**Texto para leer**
########################################

Volvió a llamarme: «Cuando te digo que vengas es que vengas, joder».
Fui, evidentemente: era el Jefe
Y quién, con las condiciones mentales engrasadas, podría olvidarse de José Manuel Lara, de quien este fin de semana se cumple un año de su muerte? Aunque tan solo fuera por su cuerpo robusto de homenot, sus dos metros de pie a cabeza, su metro y medio de perímetro, su aspecto de haber devorado una vaca media hora atrás, su permanente cigarrillo entre los dedos, sus gafas imposibles, su vehemencia interpretativa, su barba de abuelito de Heidi, sus intempestivas ganas de trabajar o sus andares inabarcables de los buenos tiempos, olvidarlo sería imposible.
Conocí a Lara Bosch muchos años atrás, como tanta gente. De hecho, le conocí después de haber tratado y charlado al impagable Lara viejo, Lara Hernández, a lo largo de un ciento de idas y venidas. No fue hasta que trabajé con él cuando pude meter los dedos en la persona desbordante de vida que llevaba adelante un emporio empresarial que no dejó de crecer mientras él anduvo al frente. Comprobé que la capacidad de trabajo no tiene límites, que el talento solo no es suficiente, que con voluntad de aprender de cada acierto, y especialmente de cada error, uno saca los proyectos de cualquier pozo.

########################################

**Líneas aportadas**
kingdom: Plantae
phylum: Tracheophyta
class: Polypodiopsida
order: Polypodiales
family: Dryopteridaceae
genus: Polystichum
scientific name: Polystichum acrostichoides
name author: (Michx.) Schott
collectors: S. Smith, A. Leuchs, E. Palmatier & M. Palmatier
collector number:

########################################

**Tarea a realizar**
Contesta estas preguntas sobre el texto acerca de José Manuel Lara:
1. ¿Cuánto tiempo se cumple este fin de semana desde su muerte?
2. ¿Cuánto medía de pie a cabeza?
3. ¿A quién había tratado quien narra antes de conocer a Lara Bosch?
Las líneas no tienen nada que ver con el texto.

**Resultado del ejercicio**
1. Un año.
2. Dos metros.
3. A Lara Hernández, el Lara viejo.